PROBLEM DESCRIPTION> Resume the article about women's skepticism toward artificial intelligence, picking up right after its last sentence.
##### PAGE
AI’s Woke Agenda: Women Call Out Big Tech

Person holding virtual icons related to artificial intelligence

Just when you thought AI couldn’t get any more controversial, a national study now shows women are far more wary of artificial intelligence than men, spurring a wave of skepticism that’s shining a harsh light on the tech industry’s persistent blind spots and the woke agenda’s obsession with “equity” over common sense.

At a Glance

  • Women in the U.S. are significantly more skeptical than men about artificial intelligence, citing bias and fairness concerns.
  • National study finds women trust AI less in key areas like hiring and workplace decision-making.
  • Decades of underrepresentation and high-profile scandals have fueled women’s distrust of AI systems.
  • Calls for greater transparency and diversity in AI design are louder than ever as the industry faces mounting scrutiny.
##########
##### SUPPLIED MATERIAL
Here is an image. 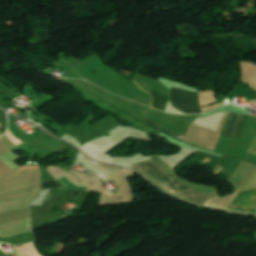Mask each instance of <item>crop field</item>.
Wrapping results in <instances>:
<instances>
[{"instance_id": "crop-field-5", "label": "crop field", "mask_w": 256, "mask_h": 256, "mask_svg": "<svg viewBox=\"0 0 256 256\" xmlns=\"http://www.w3.org/2000/svg\"><path fill=\"white\" fill-rule=\"evenodd\" d=\"M175 194L186 200L205 204V205H207L210 201L219 198V197L211 196V195L193 191V190L179 191Z\"/></svg>"}, {"instance_id": "crop-field-3", "label": "crop field", "mask_w": 256, "mask_h": 256, "mask_svg": "<svg viewBox=\"0 0 256 256\" xmlns=\"http://www.w3.org/2000/svg\"><path fill=\"white\" fill-rule=\"evenodd\" d=\"M255 196L256 190L241 192L228 208L245 211ZM246 211L256 213V198Z\"/></svg>"}, {"instance_id": "crop-field-1", "label": "crop field", "mask_w": 256, "mask_h": 256, "mask_svg": "<svg viewBox=\"0 0 256 256\" xmlns=\"http://www.w3.org/2000/svg\"><path fill=\"white\" fill-rule=\"evenodd\" d=\"M170 101L186 114L199 113L198 93L170 88Z\"/></svg>"}, {"instance_id": "crop-field-6", "label": "crop field", "mask_w": 256, "mask_h": 256, "mask_svg": "<svg viewBox=\"0 0 256 256\" xmlns=\"http://www.w3.org/2000/svg\"><path fill=\"white\" fill-rule=\"evenodd\" d=\"M14 251L17 256H41L37 252L34 243L26 244L24 246H15Z\"/></svg>"}, {"instance_id": "crop-field-2", "label": "crop field", "mask_w": 256, "mask_h": 256, "mask_svg": "<svg viewBox=\"0 0 256 256\" xmlns=\"http://www.w3.org/2000/svg\"><path fill=\"white\" fill-rule=\"evenodd\" d=\"M134 167L140 170L141 172L145 173L146 175H148L160 186H162L164 189L172 193L182 189H188L178 184L177 182H175L174 180H172L171 178H169L168 176H166L165 174H163L162 172H160L159 170H157L156 168H154L148 163L140 164Z\"/></svg>"}, {"instance_id": "crop-field-8", "label": "crop field", "mask_w": 256, "mask_h": 256, "mask_svg": "<svg viewBox=\"0 0 256 256\" xmlns=\"http://www.w3.org/2000/svg\"><path fill=\"white\" fill-rule=\"evenodd\" d=\"M49 187H62L55 179L42 182L41 190Z\"/></svg>"}, {"instance_id": "crop-field-10", "label": "crop field", "mask_w": 256, "mask_h": 256, "mask_svg": "<svg viewBox=\"0 0 256 256\" xmlns=\"http://www.w3.org/2000/svg\"><path fill=\"white\" fill-rule=\"evenodd\" d=\"M104 193H106V194H108V195H110V196L112 195V194H110V193H108V192H106V191H105Z\"/></svg>"}, {"instance_id": "crop-field-11", "label": "crop field", "mask_w": 256, "mask_h": 256, "mask_svg": "<svg viewBox=\"0 0 256 256\" xmlns=\"http://www.w3.org/2000/svg\"><path fill=\"white\" fill-rule=\"evenodd\" d=\"M62 179V178H61ZM63 180V179H62ZM64 181V180H63ZM65 182V181H64ZM66 183V182H65ZM69 187H71L68 183H66Z\"/></svg>"}, {"instance_id": "crop-field-7", "label": "crop field", "mask_w": 256, "mask_h": 256, "mask_svg": "<svg viewBox=\"0 0 256 256\" xmlns=\"http://www.w3.org/2000/svg\"><path fill=\"white\" fill-rule=\"evenodd\" d=\"M145 122H147L148 124H150V125H152V126L158 128V129L162 130L163 132H165V133H167V134H169V135H171V136H173V137H175V138L181 139V137H182V135H180V134H178V133H175V132H173V131H170V130H168V129H166V128H163L164 126L161 127V126H159V125H157V124L151 122V121L148 120V119L145 120ZM182 138H183V137H182Z\"/></svg>"}, {"instance_id": "crop-field-4", "label": "crop field", "mask_w": 256, "mask_h": 256, "mask_svg": "<svg viewBox=\"0 0 256 256\" xmlns=\"http://www.w3.org/2000/svg\"><path fill=\"white\" fill-rule=\"evenodd\" d=\"M245 118V115L231 113L223 132V136L236 140L241 131Z\"/></svg>"}, {"instance_id": "crop-field-9", "label": "crop field", "mask_w": 256, "mask_h": 256, "mask_svg": "<svg viewBox=\"0 0 256 256\" xmlns=\"http://www.w3.org/2000/svg\"><path fill=\"white\" fill-rule=\"evenodd\" d=\"M248 152L256 154V136L254 137V139L252 141V144H251V146L248 149Z\"/></svg>"}]
</instances>
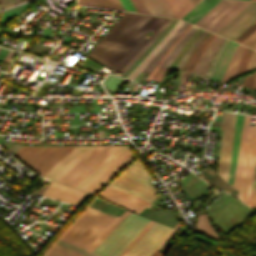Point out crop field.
Masks as SVG:
<instances>
[{"label":"crop field","instance_id":"obj_1","mask_svg":"<svg viewBox=\"0 0 256 256\" xmlns=\"http://www.w3.org/2000/svg\"><path fill=\"white\" fill-rule=\"evenodd\" d=\"M166 20L126 13L87 55L113 68L112 73L120 71ZM148 30L153 33L145 38Z\"/></svg>","mask_w":256,"mask_h":256},{"label":"crop field","instance_id":"obj_2","mask_svg":"<svg viewBox=\"0 0 256 256\" xmlns=\"http://www.w3.org/2000/svg\"><path fill=\"white\" fill-rule=\"evenodd\" d=\"M251 117L245 116L233 186L240 190L239 200L248 202L256 163V124L249 126Z\"/></svg>","mask_w":256,"mask_h":256},{"label":"crop field","instance_id":"obj_3","mask_svg":"<svg viewBox=\"0 0 256 256\" xmlns=\"http://www.w3.org/2000/svg\"><path fill=\"white\" fill-rule=\"evenodd\" d=\"M150 220L129 214L93 251L100 256H119Z\"/></svg>","mask_w":256,"mask_h":256},{"label":"crop field","instance_id":"obj_4","mask_svg":"<svg viewBox=\"0 0 256 256\" xmlns=\"http://www.w3.org/2000/svg\"><path fill=\"white\" fill-rule=\"evenodd\" d=\"M74 147L75 146H22L13 155L43 176Z\"/></svg>","mask_w":256,"mask_h":256},{"label":"crop field","instance_id":"obj_5","mask_svg":"<svg viewBox=\"0 0 256 256\" xmlns=\"http://www.w3.org/2000/svg\"><path fill=\"white\" fill-rule=\"evenodd\" d=\"M250 3L248 1L222 0L195 25L216 33Z\"/></svg>","mask_w":256,"mask_h":256},{"label":"crop field","instance_id":"obj_6","mask_svg":"<svg viewBox=\"0 0 256 256\" xmlns=\"http://www.w3.org/2000/svg\"><path fill=\"white\" fill-rule=\"evenodd\" d=\"M105 230L106 227L79 216L66 230L62 238L88 249Z\"/></svg>","mask_w":256,"mask_h":256},{"label":"crop field","instance_id":"obj_7","mask_svg":"<svg viewBox=\"0 0 256 256\" xmlns=\"http://www.w3.org/2000/svg\"><path fill=\"white\" fill-rule=\"evenodd\" d=\"M118 146H96L76 164L59 182L74 187Z\"/></svg>","mask_w":256,"mask_h":256},{"label":"crop field","instance_id":"obj_8","mask_svg":"<svg viewBox=\"0 0 256 256\" xmlns=\"http://www.w3.org/2000/svg\"><path fill=\"white\" fill-rule=\"evenodd\" d=\"M134 158L129 148L122 153L112 164H110L100 175H98L83 191L95 195L105 186L118 172H120Z\"/></svg>","mask_w":256,"mask_h":256},{"label":"crop field","instance_id":"obj_9","mask_svg":"<svg viewBox=\"0 0 256 256\" xmlns=\"http://www.w3.org/2000/svg\"><path fill=\"white\" fill-rule=\"evenodd\" d=\"M236 114L224 112L220 130H224L218 173L226 181Z\"/></svg>","mask_w":256,"mask_h":256},{"label":"crop field","instance_id":"obj_10","mask_svg":"<svg viewBox=\"0 0 256 256\" xmlns=\"http://www.w3.org/2000/svg\"><path fill=\"white\" fill-rule=\"evenodd\" d=\"M170 230L171 228L155 222L128 256H149Z\"/></svg>","mask_w":256,"mask_h":256},{"label":"crop field","instance_id":"obj_11","mask_svg":"<svg viewBox=\"0 0 256 256\" xmlns=\"http://www.w3.org/2000/svg\"><path fill=\"white\" fill-rule=\"evenodd\" d=\"M255 20L256 2H252L228 24H226L220 31H218L217 34L233 40Z\"/></svg>","mask_w":256,"mask_h":256},{"label":"crop field","instance_id":"obj_12","mask_svg":"<svg viewBox=\"0 0 256 256\" xmlns=\"http://www.w3.org/2000/svg\"><path fill=\"white\" fill-rule=\"evenodd\" d=\"M95 146H76L59 163H57L44 177L58 181L65 175L76 163H78Z\"/></svg>","mask_w":256,"mask_h":256},{"label":"crop field","instance_id":"obj_13","mask_svg":"<svg viewBox=\"0 0 256 256\" xmlns=\"http://www.w3.org/2000/svg\"><path fill=\"white\" fill-rule=\"evenodd\" d=\"M99 197L106 199L112 203L122 206L128 210L135 213L141 212L149 203L138 199L128 193L120 191L116 188L109 186L105 191H103Z\"/></svg>","mask_w":256,"mask_h":256},{"label":"crop field","instance_id":"obj_14","mask_svg":"<svg viewBox=\"0 0 256 256\" xmlns=\"http://www.w3.org/2000/svg\"><path fill=\"white\" fill-rule=\"evenodd\" d=\"M42 196L50 197L53 199L61 200L71 204L81 206L89 195L71 189L54 181L43 192Z\"/></svg>","mask_w":256,"mask_h":256},{"label":"crop field","instance_id":"obj_15","mask_svg":"<svg viewBox=\"0 0 256 256\" xmlns=\"http://www.w3.org/2000/svg\"><path fill=\"white\" fill-rule=\"evenodd\" d=\"M129 146H119L113 151L103 162H101L92 172H90L75 188L82 190L88 185L98 174H100L110 163H112L122 152Z\"/></svg>","mask_w":256,"mask_h":256},{"label":"crop field","instance_id":"obj_16","mask_svg":"<svg viewBox=\"0 0 256 256\" xmlns=\"http://www.w3.org/2000/svg\"><path fill=\"white\" fill-rule=\"evenodd\" d=\"M242 121H243V116L237 115L232 152H231V159H230V165H229V171H228V179H227V183L231 185L233 183V177H234V171H235V165H236V159H237V153H238V147H239V141H240V135H241Z\"/></svg>","mask_w":256,"mask_h":256},{"label":"crop field","instance_id":"obj_17","mask_svg":"<svg viewBox=\"0 0 256 256\" xmlns=\"http://www.w3.org/2000/svg\"><path fill=\"white\" fill-rule=\"evenodd\" d=\"M123 174L155 190L154 186L150 184V181L153 179L146 170V168L144 167V165L142 164V162L140 161V159Z\"/></svg>","mask_w":256,"mask_h":256},{"label":"crop field","instance_id":"obj_18","mask_svg":"<svg viewBox=\"0 0 256 256\" xmlns=\"http://www.w3.org/2000/svg\"><path fill=\"white\" fill-rule=\"evenodd\" d=\"M140 215L172 227H174L178 223L174 217V212L169 209L152 211L146 208L140 213Z\"/></svg>","mask_w":256,"mask_h":256},{"label":"crop field","instance_id":"obj_19","mask_svg":"<svg viewBox=\"0 0 256 256\" xmlns=\"http://www.w3.org/2000/svg\"><path fill=\"white\" fill-rule=\"evenodd\" d=\"M246 47L242 45H238L227 69L226 72L221 80V83L227 82L229 80H233L236 76L237 70L239 68V65L241 63V60L244 56V53L246 51Z\"/></svg>","mask_w":256,"mask_h":256},{"label":"crop field","instance_id":"obj_20","mask_svg":"<svg viewBox=\"0 0 256 256\" xmlns=\"http://www.w3.org/2000/svg\"><path fill=\"white\" fill-rule=\"evenodd\" d=\"M221 0H203L182 19L195 23Z\"/></svg>","mask_w":256,"mask_h":256},{"label":"crop field","instance_id":"obj_21","mask_svg":"<svg viewBox=\"0 0 256 256\" xmlns=\"http://www.w3.org/2000/svg\"><path fill=\"white\" fill-rule=\"evenodd\" d=\"M150 14L175 18L166 0H143Z\"/></svg>","mask_w":256,"mask_h":256},{"label":"crop field","instance_id":"obj_22","mask_svg":"<svg viewBox=\"0 0 256 256\" xmlns=\"http://www.w3.org/2000/svg\"><path fill=\"white\" fill-rule=\"evenodd\" d=\"M237 43L231 41V43L228 45V47L226 48L213 76H212V79L216 80V81H220L236 47H237Z\"/></svg>","mask_w":256,"mask_h":256},{"label":"crop field","instance_id":"obj_23","mask_svg":"<svg viewBox=\"0 0 256 256\" xmlns=\"http://www.w3.org/2000/svg\"><path fill=\"white\" fill-rule=\"evenodd\" d=\"M188 23L184 22L182 26L176 31V33L169 39V41L163 46V48L157 53V55L150 61V63L144 68L142 72L147 74L153 69L156 63L160 60L163 54L167 51V49L172 45V43L177 39V37L181 34V32L186 28Z\"/></svg>","mask_w":256,"mask_h":256},{"label":"crop field","instance_id":"obj_24","mask_svg":"<svg viewBox=\"0 0 256 256\" xmlns=\"http://www.w3.org/2000/svg\"><path fill=\"white\" fill-rule=\"evenodd\" d=\"M196 29L197 27H194L193 25L191 26L188 32L184 35V37L180 40V42L176 45V47L172 50V52L168 55V57L161 64L160 67L168 69V67L171 65L175 57L178 55L180 50L183 48V46L186 44L189 38L193 35Z\"/></svg>","mask_w":256,"mask_h":256},{"label":"crop field","instance_id":"obj_25","mask_svg":"<svg viewBox=\"0 0 256 256\" xmlns=\"http://www.w3.org/2000/svg\"><path fill=\"white\" fill-rule=\"evenodd\" d=\"M82 214V213H81ZM85 218H88L92 221H95L99 224H102L106 227H108L109 225H111L115 220L116 218H113L111 216H108V215H105L101 212H98L96 210H93L89 207L86 208V210L83 212V214L81 215Z\"/></svg>","mask_w":256,"mask_h":256},{"label":"crop field","instance_id":"obj_26","mask_svg":"<svg viewBox=\"0 0 256 256\" xmlns=\"http://www.w3.org/2000/svg\"><path fill=\"white\" fill-rule=\"evenodd\" d=\"M217 37V35L210 34L209 37L203 42V44L198 48V50L195 52L193 57L190 59L188 65L185 68V71L192 72L196 63L199 61L201 56L204 54V52L207 50L209 45L214 41V39Z\"/></svg>","mask_w":256,"mask_h":256},{"label":"crop field","instance_id":"obj_27","mask_svg":"<svg viewBox=\"0 0 256 256\" xmlns=\"http://www.w3.org/2000/svg\"><path fill=\"white\" fill-rule=\"evenodd\" d=\"M90 207L95 208L99 211L107 213L111 216L118 218L121 214L125 212V210L118 208L110 203H107L102 200L95 199Z\"/></svg>","mask_w":256,"mask_h":256},{"label":"crop field","instance_id":"obj_28","mask_svg":"<svg viewBox=\"0 0 256 256\" xmlns=\"http://www.w3.org/2000/svg\"><path fill=\"white\" fill-rule=\"evenodd\" d=\"M183 21H179L177 25L171 30V32L165 37V39L158 45V47L149 55V57L136 69V71L127 79L133 81L136 76L143 70V68L149 63V61L156 55V53L162 48V46L168 41V39L175 33V31L181 26Z\"/></svg>","mask_w":256,"mask_h":256},{"label":"crop field","instance_id":"obj_29","mask_svg":"<svg viewBox=\"0 0 256 256\" xmlns=\"http://www.w3.org/2000/svg\"><path fill=\"white\" fill-rule=\"evenodd\" d=\"M191 24L188 25V27L183 31V33L178 37V39L173 43V45L168 49V51L165 53L161 61L157 64V66L152 70V72L149 74L147 80L154 79L157 81H162V78L166 72V69L158 68L160 64L163 62V60L167 57V55L170 53V51L174 48V46L178 43V41L183 37V35L186 33V31L190 28Z\"/></svg>","mask_w":256,"mask_h":256},{"label":"crop field","instance_id":"obj_30","mask_svg":"<svg viewBox=\"0 0 256 256\" xmlns=\"http://www.w3.org/2000/svg\"><path fill=\"white\" fill-rule=\"evenodd\" d=\"M176 18H181L192 7L188 0H167Z\"/></svg>","mask_w":256,"mask_h":256},{"label":"crop field","instance_id":"obj_31","mask_svg":"<svg viewBox=\"0 0 256 256\" xmlns=\"http://www.w3.org/2000/svg\"><path fill=\"white\" fill-rule=\"evenodd\" d=\"M197 217L198 221L196 223V228H193L192 231L205 233L206 235L213 239L218 238L213 229L211 228V226L209 225L205 214L198 215Z\"/></svg>","mask_w":256,"mask_h":256},{"label":"crop field","instance_id":"obj_32","mask_svg":"<svg viewBox=\"0 0 256 256\" xmlns=\"http://www.w3.org/2000/svg\"><path fill=\"white\" fill-rule=\"evenodd\" d=\"M225 39L224 38H220L219 41L211 48V50L208 52V54L205 56V58L203 59L197 74L199 75H205L215 53L217 52L218 48L220 47V45L223 43ZM196 73V72H195Z\"/></svg>","mask_w":256,"mask_h":256},{"label":"crop field","instance_id":"obj_33","mask_svg":"<svg viewBox=\"0 0 256 256\" xmlns=\"http://www.w3.org/2000/svg\"><path fill=\"white\" fill-rule=\"evenodd\" d=\"M173 20L168 19L163 26L151 37V39L138 51V53L126 64V66L120 71L124 73L129 66L147 49V47L165 30V28L172 22ZM132 66V65H131ZM130 66V67H131Z\"/></svg>","mask_w":256,"mask_h":256},{"label":"crop field","instance_id":"obj_34","mask_svg":"<svg viewBox=\"0 0 256 256\" xmlns=\"http://www.w3.org/2000/svg\"><path fill=\"white\" fill-rule=\"evenodd\" d=\"M48 256H82L73 251L65 249L57 244H54L46 253Z\"/></svg>","mask_w":256,"mask_h":256},{"label":"crop field","instance_id":"obj_35","mask_svg":"<svg viewBox=\"0 0 256 256\" xmlns=\"http://www.w3.org/2000/svg\"><path fill=\"white\" fill-rule=\"evenodd\" d=\"M129 214V212H125L121 215L107 230L97 239V241L88 249V251L92 252L100 242Z\"/></svg>","mask_w":256,"mask_h":256},{"label":"crop field","instance_id":"obj_36","mask_svg":"<svg viewBox=\"0 0 256 256\" xmlns=\"http://www.w3.org/2000/svg\"><path fill=\"white\" fill-rule=\"evenodd\" d=\"M208 33V31L203 30L201 32V34L196 38V40L192 43L191 47L189 48V50L187 51V53L184 55V57L182 58V60L179 62V64L177 65L176 69L181 70L182 66L184 65V63L186 62V60L188 59V57L190 56L191 52L194 50V48L197 46V44L204 38V36Z\"/></svg>","mask_w":256,"mask_h":256},{"label":"crop field","instance_id":"obj_37","mask_svg":"<svg viewBox=\"0 0 256 256\" xmlns=\"http://www.w3.org/2000/svg\"><path fill=\"white\" fill-rule=\"evenodd\" d=\"M111 186L116 187V188H118L120 190H123L125 192H128V193H130V194H132V195H134L136 197H139V198H141V199H143V200H145V201H147L149 203H151V201H152V199H150V198H148V197H146V196H144V195H142V194H140V193H138V192H136V191H134V190H132V189H130V188H128V187L118 183V182H116V181H114L111 184Z\"/></svg>","mask_w":256,"mask_h":256},{"label":"crop field","instance_id":"obj_38","mask_svg":"<svg viewBox=\"0 0 256 256\" xmlns=\"http://www.w3.org/2000/svg\"><path fill=\"white\" fill-rule=\"evenodd\" d=\"M121 81L122 78L108 75V77L105 79L103 83L106 89H109L113 93V91L116 89V87L119 85Z\"/></svg>","mask_w":256,"mask_h":256},{"label":"crop field","instance_id":"obj_39","mask_svg":"<svg viewBox=\"0 0 256 256\" xmlns=\"http://www.w3.org/2000/svg\"><path fill=\"white\" fill-rule=\"evenodd\" d=\"M154 222L151 221L147 227L138 235V237L129 245V247L120 255L127 256V254L132 250V248L137 244V242L142 238V236L147 232V230L152 226Z\"/></svg>","mask_w":256,"mask_h":256},{"label":"crop field","instance_id":"obj_40","mask_svg":"<svg viewBox=\"0 0 256 256\" xmlns=\"http://www.w3.org/2000/svg\"><path fill=\"white\" fill-rule=\"evenodd\" d=\"M252 51H253L252 49H249V48L247 49V51H246V53H245V56H244V58H243V60H242L241 66H240V68H239L238 74H237L236 77H238V76L244 74V72H245V70H246V67H247V65H248V63H249V60H250Z\"/></svg>","mask_w":256,"mask_h":256},{"label":"crop field","instance_id":"obj_41","mask_svg":"<svg viewBox=\"0 0 256 256\" xmlns=\"http://www.w3.org/2000/svg\"><path fill=\"white\" fill-rule=\"evenodd\" d=\"M100 2L104 8L121 10L117 0H100Z\"/></svg>","mask_w":256,"mask_h":256},{"label":"crop field","instance_id":"obj_42","mask_svg":"<svg viewBox=\"0 0 256 256\" xmlns=\"http://www.w3.org/2000/svg\"><path fill=\"white\" fill-rule=\"evenodd\" d=\"M118 1L121 4L123 10L137 12L132 0H118Z\"/></svg>","mask_w":256,"mask_h":256},{"label":"crop field","instance_id":"obj_43","mask_svg":"<svg viewBox=\"0 0 256 256\" xmlns=\"http://www.w3.org/2000/svg\"><path fill=\"white\" fill-rule=\"evenodd\" d=\"M256 30V23H254L250 28H248L244 33H242L238 38L235 39V41L241 43L243 40H245L251 33H253Z\"/></svg>","mask_w":256,"mask_h":256},{"label":"crop field","instance_id":"obj_44","mask_svg":"<svg viewBox=\"0 0 256 256\" xmlns=\"http://www.w3.org/2000/svg\"><path fill=\"white\" fill-rule=\"evenodd\" d=\"M243 44L248 45L250 47H253L256 49V31L248 38L246 39Z\"/></svg>","mask_w":256,"mask_h":256},{"label":"crop field","instance_id":"obj_45","mask_svg":"<svg viewBox=\"0 0 256 256\" xmlns=\"http://www.w3.org/2000/svg\"><path fill=\"white\" fill-rule=\"evenodd\" d=\"M135 4L137 5L140 13H146L149 14L147 8L145 7L144 3L142 0H134Z\"/></svg>","mask_w":256,"mask_h":256},{"label":"crop field","instance_id":"obj_46","mask_svg":"<svg viewBox=\"0 0 256 256\" xmlns=\"http://www.w3.org/2000/svg\"><path fill=\"white\" fill-rule=\"evenodd\" d=\"M255 68H256V52L254 51V52H253V55H252V57H251L250 63H249V65H248V67H247L246 72L251 71V70H253V69H255ZM246 72H245V73H246Z\"/></svg>","mask_w":256,"mask_h":256},{"label":"crop field","instance_id":"obj_47","mask_svg":"<svg viewBox=\"0 0 256 256\" xmlns=\"http://www.w3.org/2000/svg\"><path fill=\"white\" fill-rule=\"evenodd\" d=\"M17 1L18 0H2V2L0 1L1 2L0 9L12 6V5L16 4Z\"/></svg>","mask_w":256,"mask_h":256},{"label":"crop field","instance_id":"obj_48","mask_svg":"<svg viewBox=\"0 0 256 256\" xmlns=\"http://www.w3.org/2000/svg\"><path fill=\"white\" fill-rule=\"evenodd\" d=\"M254 74H255V73L244 77V82H243V85H244V86H247V87H250V88H251L252 82H253V78H254Z\"/></svg>","mask_w":256,"mask_h":256},{"label":"crop field","instance_id":"obj_49","mask_svg":"<svg viewBox=\"0 0 256 256\" xmlns=\"http://www.w3.org/2000/svg\"><path fill=\"white\" fill-rule=\"evenodd\" d=\"M246 204L256 209V191H252L250 203H246Z\"/></svg>","mask_w":256,"mask_h":256},{"label":"crop field","instance_id":"obj_50","mask_svg":"<svg viewBox=\"0 0 256 256\" xmlns=\"http://www.w3.org/2000/svg\"><path fill=\"white\" fill-rule=\"evenodd\" d=\"M16 55H17L16 52L9 51L6 58L4 59V62L11 64V62L13 61Z\"/></svg>","mask_w":256,"mask_h":256},{"label":"crop field","instance_id":"obj_51","mask_svg":"<svg viewBox=\"0 0 256 256\" xmlns=\"http://www.w3.org/2000/svg\"><path fill=\"white\" fill-rule=\"evenodd\" d=\"M78 4L96 6L97 7L94 0H78Z\"/></svg>","mask_w":256,"mask_h":256},{"label":"crop field","instance_id":"obj_52","mask_svg":"<svg viewBox=\"0 0 256 256\" xmlns=\"http://www.w3.org/2000/svg\"><path fill=\"white\" fill-rule=\"evenodd\" d=\"M220 38V36H218L217 38H216V40L211 44V46L208 48V50L205 52V54L202 56V58L200 59V61L197 63V65H196V67H195V69H194V71L193 72H196L197 71V69H198V67H199V65H200V63H201V61H202V59L204 58V56L207 54V52L210 50V48L218 41V39Z\"/></svg>","mask_w":256,"mask_h":256},{"label":"crop field","instance_id":"obj_53","mask_svg":"<svg viewBox=\"0 0 256 256\" xmlns=\"http://www.w3.org/2000/svg\"><path fill=\"white\" fill-rule=\"evenodd\" d=\"M179 225V223L171 230V232L164 238V240L157 246L155 251L160 247V245L169 237V235L176 229V227Z\"/></svg>","mask_w":256,"mask_h":256},{"label":"crop field","instance_id":"obj_54","mask_svg":"<svg viewBox=\"0 0 256 256\" xmlns=\"http://www.w3.org/2000/svg\"><path fill=\"white\" fill-rule=\"evenodd\" d=\"M189 1H190L191 5H192V7H193V6L196 5L200 0H189Z\"/></svg>","mask_w":256,"mask_h":256},{"label":"crop field","instance_id":"obj_55","mask_svg":"<svg viewBox=\"0 0 256 256\" xmlns=\"http://www.w3.org/2000/svg\"><path fill=\"white\" fill-rule=\"evenodd\" d=\"M151 256H164V255L159 254V253H157V252L154 251Z\"/></svg>","mask_w":256,"mask_h":256},{"label":"crop field","instance_id":"obj_56","mask_svg":"<svg viewBox=\"0 0 256 256\" xmlns=\"http://www.w3.org/2000/svg\"><path fill=\"white\" fill-rule=\"evenodd\" d=\"M252 88L256 89V74H255V79H254V83H253V87Z\"/></svg>","mask_w":256,"mask_h":256},{"label":"crop field","instance_id":"obj_57","mask_svg":"<svg viewBox=\"0 0 256 256\" xmlns=\"http://www.w3.org/2000/svg\"><path fill=\"white\" fill-rule=\"evenodd\" d=\"M252 190H256V180H254V185H253V189Z\"/></svg>","mask_w":256,"mask_h":256},{"label":"crop field","instance_id":"obj_58","mask_svg":"<svg viewBox=\"0 0 256 256\" xmlns=\"http://www.w3.org/2000/svg\"><path fill=\"white\" fill-rule=\"evenodd\" d=\"M95 1H96V3H97L98 7H102L101 4H100V2H99V0H95ZM103 8H104V7H103Z\"/></svg>","mask_w":256,"mask_h":256},{"label":"crop field","instance_id":"obj_59","mask_svg":"<svg viewBox=\"0 0 256 256\" xmlns=\"http://www.w3.org/2000/svg\"><path fill=\"white\" fill-rule=\"evenodd\" d=\"M5 145H6L5 143H2V145H1V146H3V147H4Z\"/></svg>","mask_w":256,"mask_h":256},{"label":"crop field","instance_id":"obj_60","mask_svg":"<svg viewBox=\"0 0 256 256\" xmlns=\"http://www.w3.org/2000/svg\"><path fill=\"white\" fill-rule=\"evenodd\" d=\"M44 256H46V255H44Z\"/></svg>","mask_w":256,"mask_h":256}]
</instances>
##########
ANSWER TO THE PROBLEM>
National Study Reveals Deep Gender Divide in AI Trust

Researchers from Georgetown University, Boston University, and the University of Vermont have released a bombshell study showing that women are considerably more skeptical of artificial intelligence than their male counterparts. The findings, published in 2025, confirm what many conservatives have suspected for years: the tech world’s obsession with “progress” has left common sense, fairness, and the average American woman in the dust. When AI systems are allowed to make high-stakes decisions, such as who gets hired or promoted, women are more likely to see the risks and speak out about them. This skepticism isn’t coming out of nowhere—it’s rooted in decades of underrepresentation, repeated examples of bias, and tech companies that seem more interested in virtue signaling than in building reliable, trustworthy systems.

The study found that women are particularly uneasy about AI being used for workplace decisions, including hiring and performance reviews. The concern? AI systems are often trained on historical data that doesn’t reflect the real world—especially when it comes to women’s experiences. In other words, when you feed a machine “woke” data, you get “woke” results: more bias, more unfairness, and more reasons for the average American to distrust the system. Researchers also reported that women are more likely to comply with workplace bans on AI tools, but when the rules allow it, both men and women use AI at similar rates. The difference is, women keep asking tough questions about how these tools are built and who they benefit.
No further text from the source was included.